New program to create IT jobs in Chicago for women
Posted on June 20, 2014
Step IT Up Chicago is a new program that will create IT jobs in Chicago for minority women.
The program will train 100 women in various IT tracks over the next year and partner with local corporations to place program graduates into full-time employment. The inaugural class of 33 women began the program this week.
The program is a result of the collaboration between Mayor Rahm Emanuel, UST Global, the Chicagoland Chamber of Commerce and Skills for Chicagoland’s Future.
Step IT Up America is a national program sponsored by UST Global that serves associates degree or community college-level students and equips them with technological skills, mentorship programs and the industry knowledge necessary to prepare them for a career in the IT sector. The program comes to Chicago after successful pilots in Atlanta, Philadelphia and Detroit. UST Global is working with Albright Stonebridge Group, chaired by Madeleine Albright and Carlos Gutierrez, on plans to expand the program to 10 cities nationwide, with the ultimate goal of providing training to over 1,000 minority women over the next year.
Starting with the focus on STEM (Science, Technology, Engineering, and Mathematics) through Chicago Summer of Learning to designing programs at Chicago City Colleges to serve as digital skills centers, programs such as Step IT Up provide a final component in the transition to full-time employment, a critical step to filling the estimated 9,000 IT jobs expected to grow in the Chicago area over the next decade.
Step IT Up is working with Skills for Chicagoland’s Future, a public-private partnership partially funded by the City of Chicago, to identify and recruit qualified, unemployed jobseekers for this program and others like it.

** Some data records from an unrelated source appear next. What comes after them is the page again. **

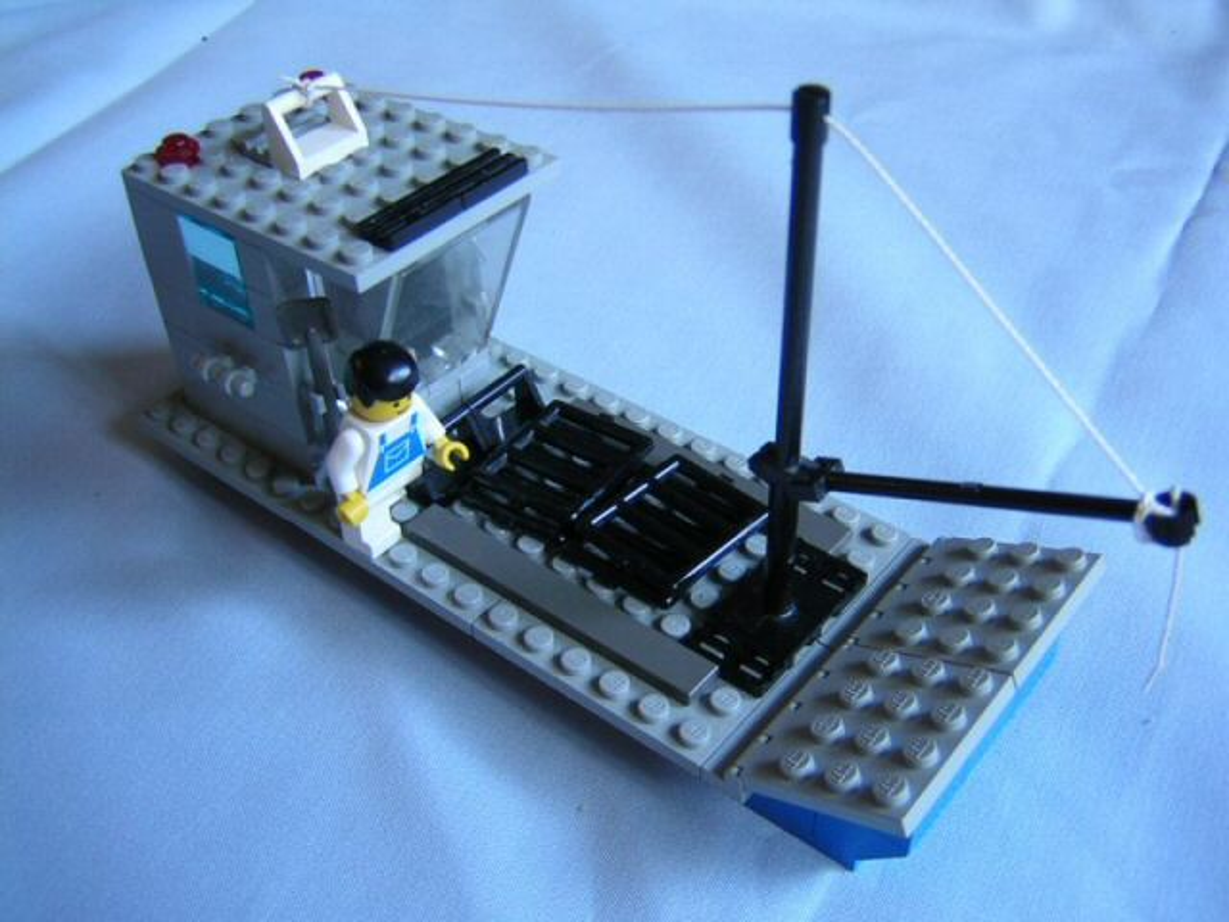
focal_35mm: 36
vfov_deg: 39.7
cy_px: 461
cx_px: 614
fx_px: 1278
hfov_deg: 51.4
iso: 100
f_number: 2.6
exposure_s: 1/4.9
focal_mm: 4.7
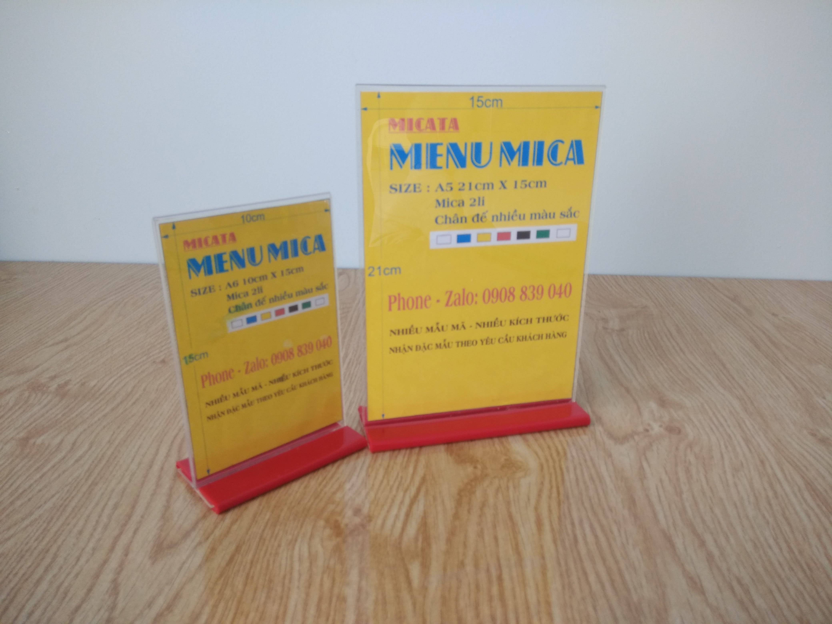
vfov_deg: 63.4
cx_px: 416
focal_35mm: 21
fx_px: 505
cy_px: 312
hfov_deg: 79.0
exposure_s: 1/100
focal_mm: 3.57
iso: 200
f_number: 2
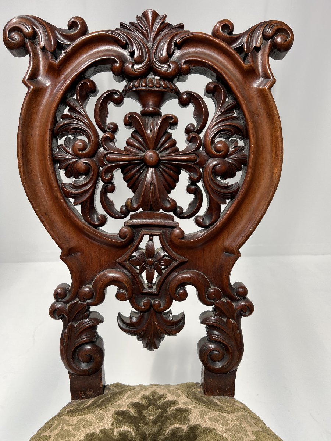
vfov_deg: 67.3
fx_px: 331
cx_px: 166
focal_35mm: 26
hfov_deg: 53.1
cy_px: 220
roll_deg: +0.2
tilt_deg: -20.8
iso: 64
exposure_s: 1/121
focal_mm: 5.7
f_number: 1.5
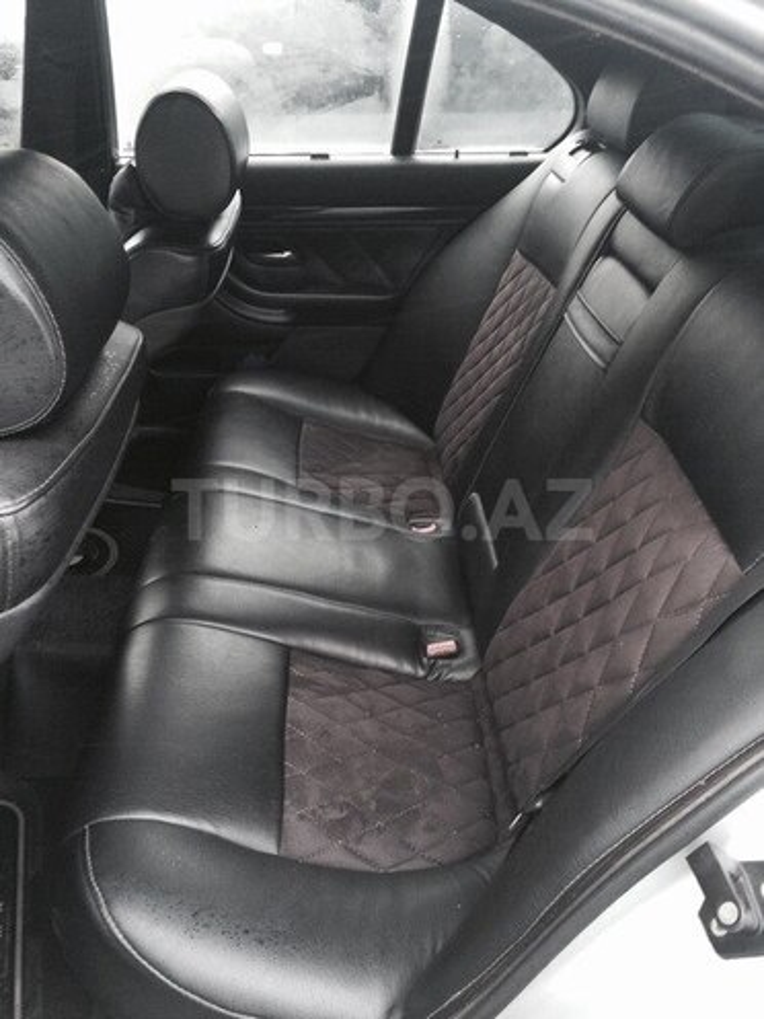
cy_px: 510
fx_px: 853
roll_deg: +2.9
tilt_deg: -34.8
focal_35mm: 29
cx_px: 382
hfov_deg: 48.2
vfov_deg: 61.7
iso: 100
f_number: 2.2
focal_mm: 4.15
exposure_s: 1/33
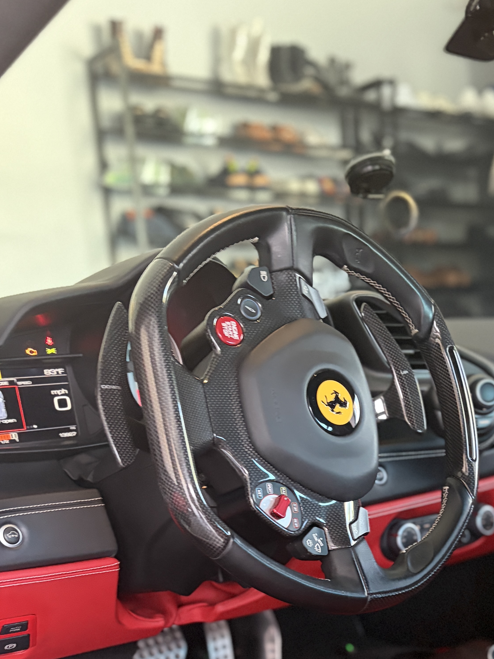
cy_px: 612
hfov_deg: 28.3
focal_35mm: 50
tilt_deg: -16.4
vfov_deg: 35.6
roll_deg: +2.2
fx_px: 951
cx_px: 417
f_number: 1.6
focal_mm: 5.96
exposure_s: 1/30
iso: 500
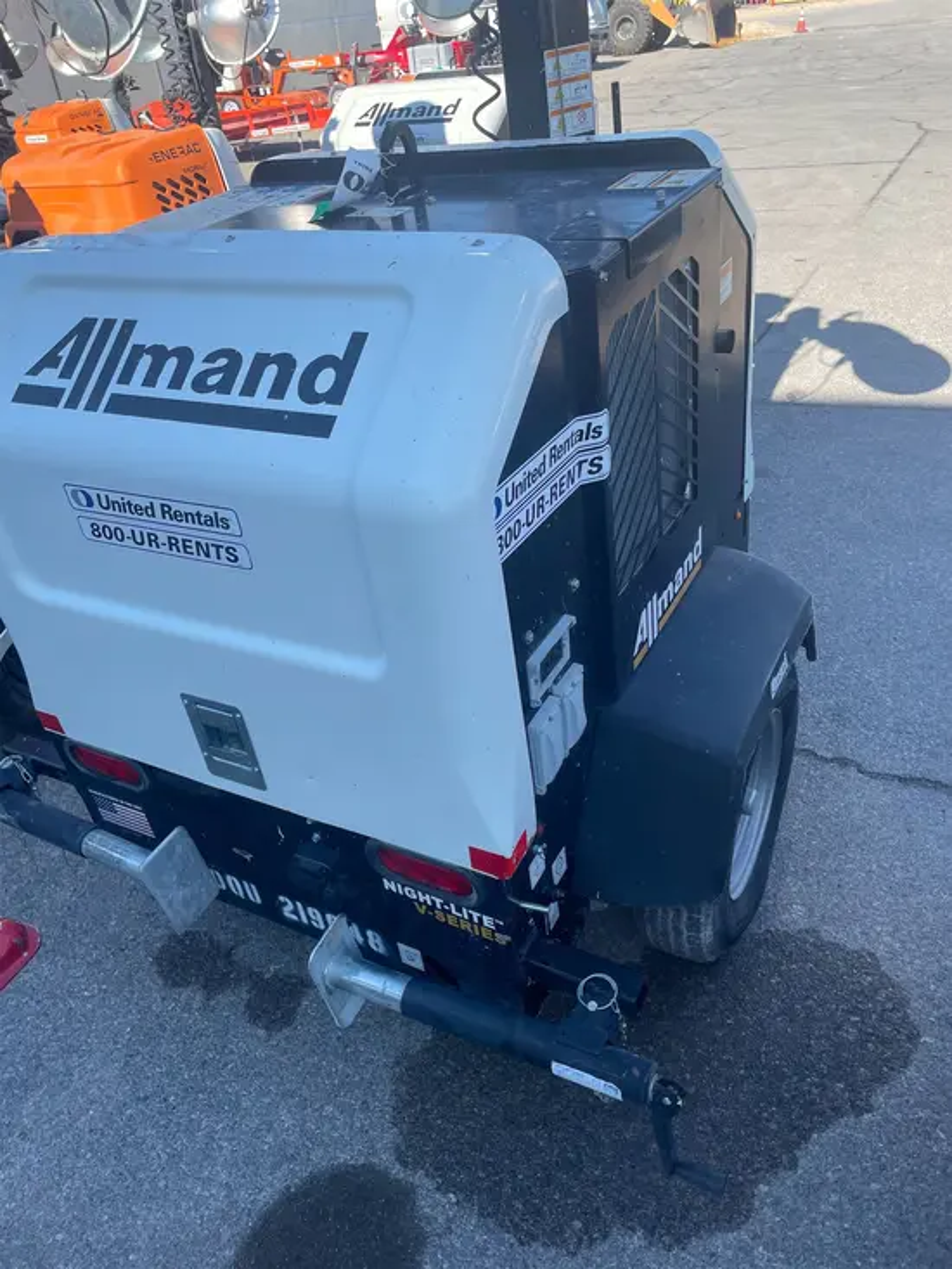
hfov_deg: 53.1
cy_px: 634
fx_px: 953
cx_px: 476
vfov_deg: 67.3
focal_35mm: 26
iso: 50
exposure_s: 1/1171
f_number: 1.6
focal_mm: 4.2
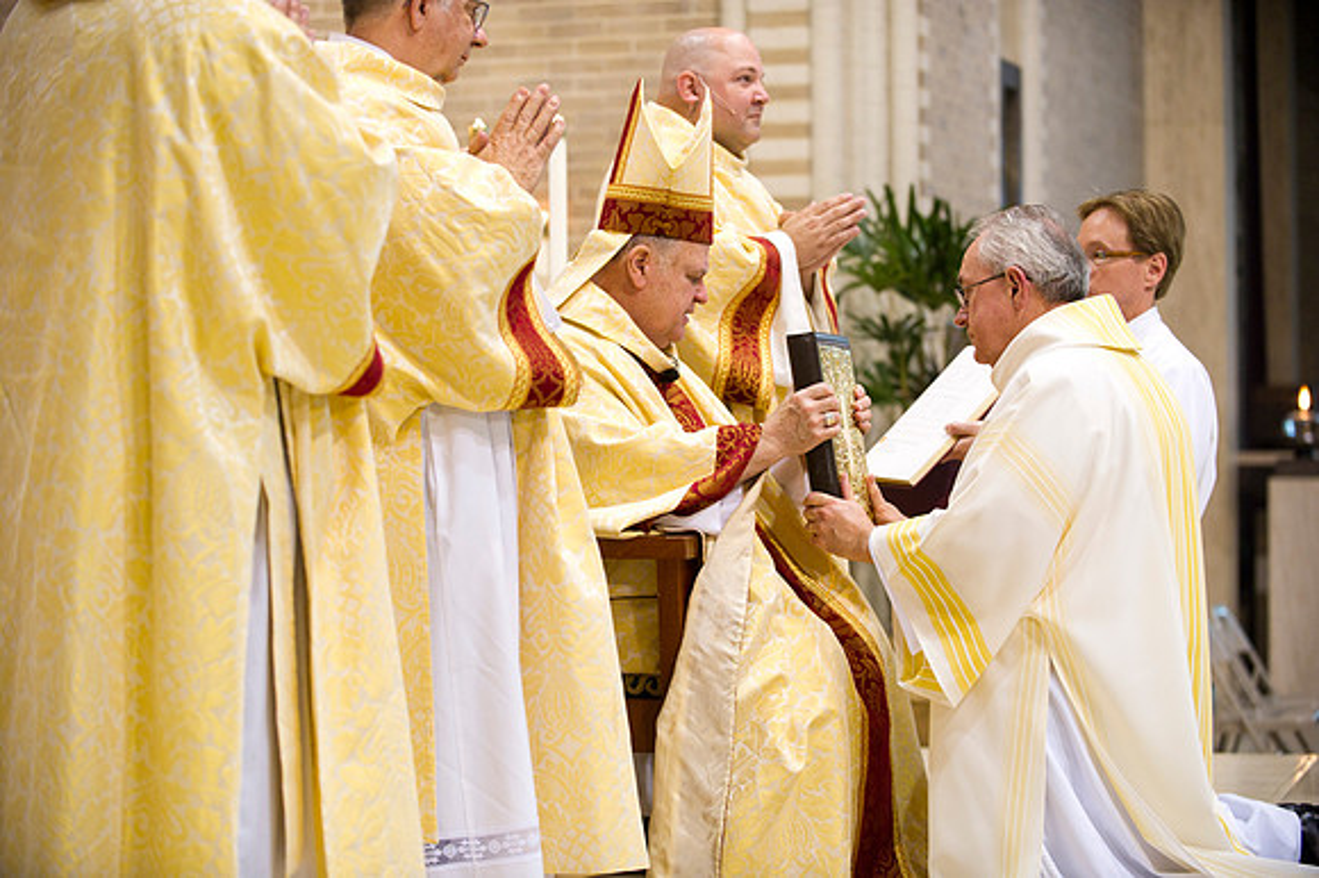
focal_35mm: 86
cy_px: 439
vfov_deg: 15.9
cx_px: 660
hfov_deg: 23.7
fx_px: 3149
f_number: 2.8
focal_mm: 86
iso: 2000
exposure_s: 1/100
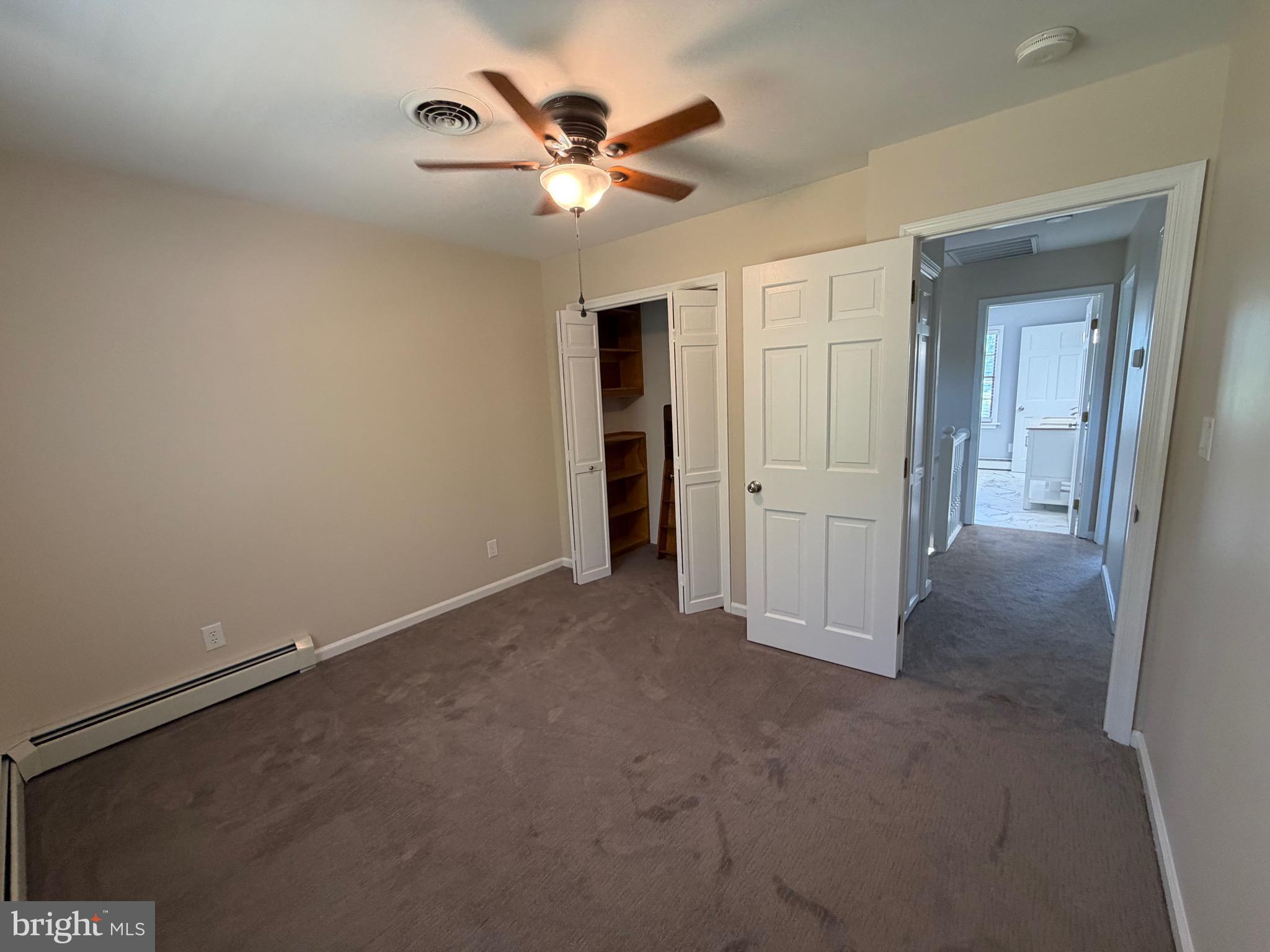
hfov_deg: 102.1
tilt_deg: -9.1
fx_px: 514
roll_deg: +2.9
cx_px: 635
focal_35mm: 14
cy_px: 476
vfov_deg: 85.7
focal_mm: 2.22
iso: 250
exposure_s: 1/60
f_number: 2.2
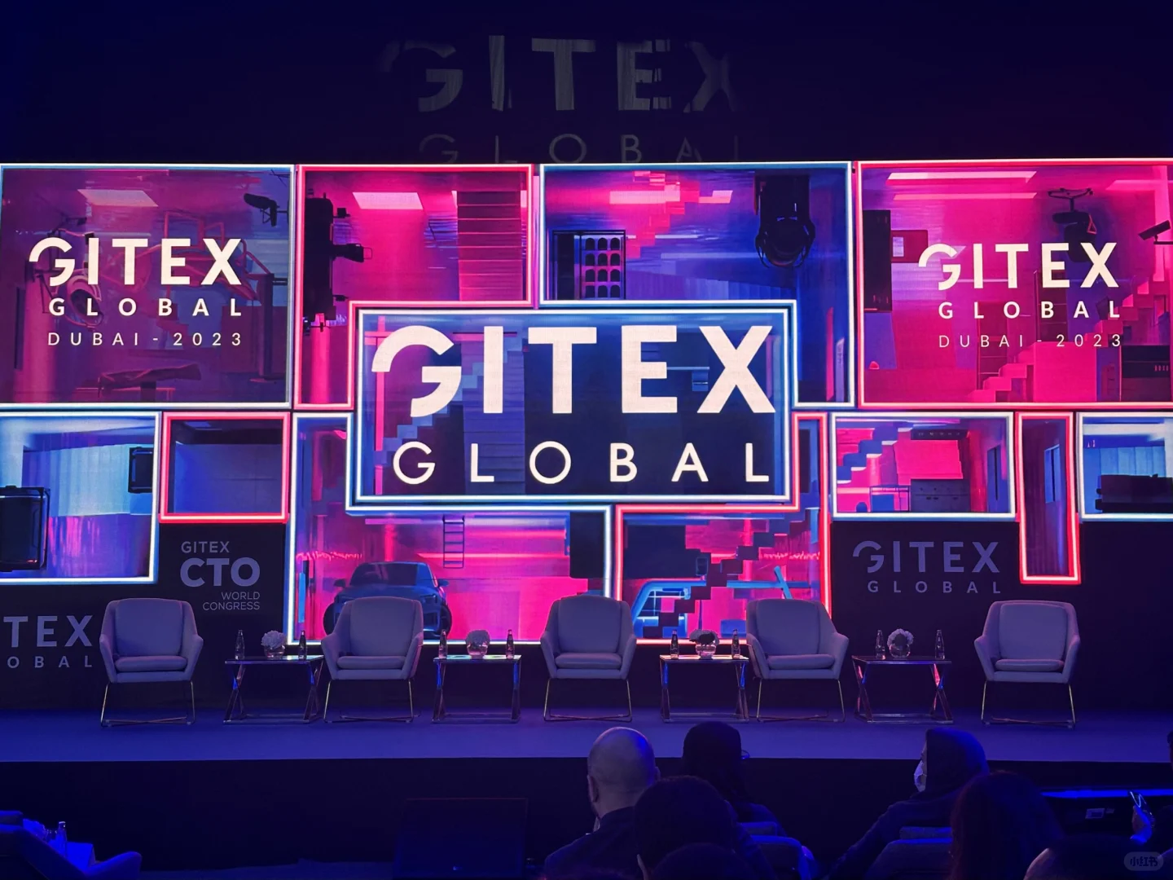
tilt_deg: +4.5
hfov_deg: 39.7
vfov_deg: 30.3
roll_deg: +0.1
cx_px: 586
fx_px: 1627
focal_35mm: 48
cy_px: 440
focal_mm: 6.86
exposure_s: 1/49
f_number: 1.78
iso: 100
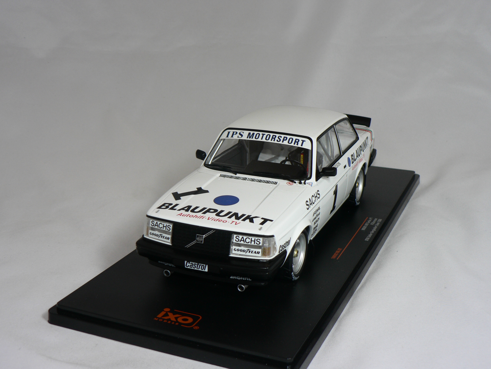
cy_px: 184
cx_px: 246
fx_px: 723
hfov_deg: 37.5
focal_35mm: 51
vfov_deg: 28.6
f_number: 2.8
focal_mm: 8.4
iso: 80
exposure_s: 1/60
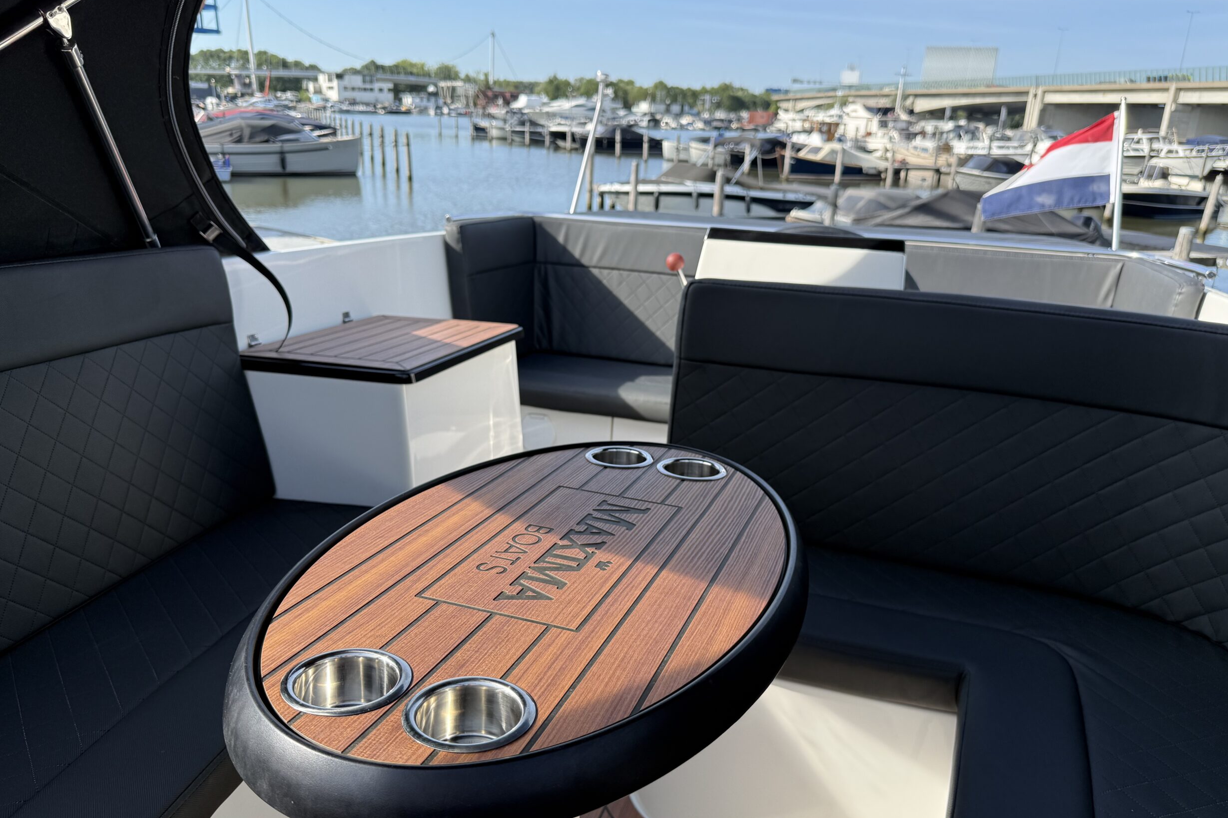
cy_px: 440
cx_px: 623
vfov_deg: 49.5
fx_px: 887
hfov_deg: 69.4
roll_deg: -2.6
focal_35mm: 26
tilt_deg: -19.9
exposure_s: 1/1855
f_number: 1.78
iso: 80
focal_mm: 6.76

“As an innovative public-private partnership, Skills for Chicagoland’s Future was thrilled to partner with UST Global and Step IT Up America by putting 35 unemployed Chicagoans into training and a job with a career ladder,” said Marie Trzupek Lynch, Skills for Chicagoland’s Future president and CEO. “Step IT Up America’s goal of offering this program to 1,000 women in 10 cities fits perfectly with our mission and our city, and we look forward to becoming a signature city where we put even more unemployed women back to work in newly created jobs.”
“The three pillars of a successful technology company are talent, innovation and diversity. Without diversity, we are unable to gather the best and brightest minds that bring unique perspectives to create meaningful solutions for the world’s most pressing challenges,” said Sajan Pillai, CEO of UST Global. “We are encouraged by the warm welcome given by the Mayor and the City of Chicago and are excited to partner together.”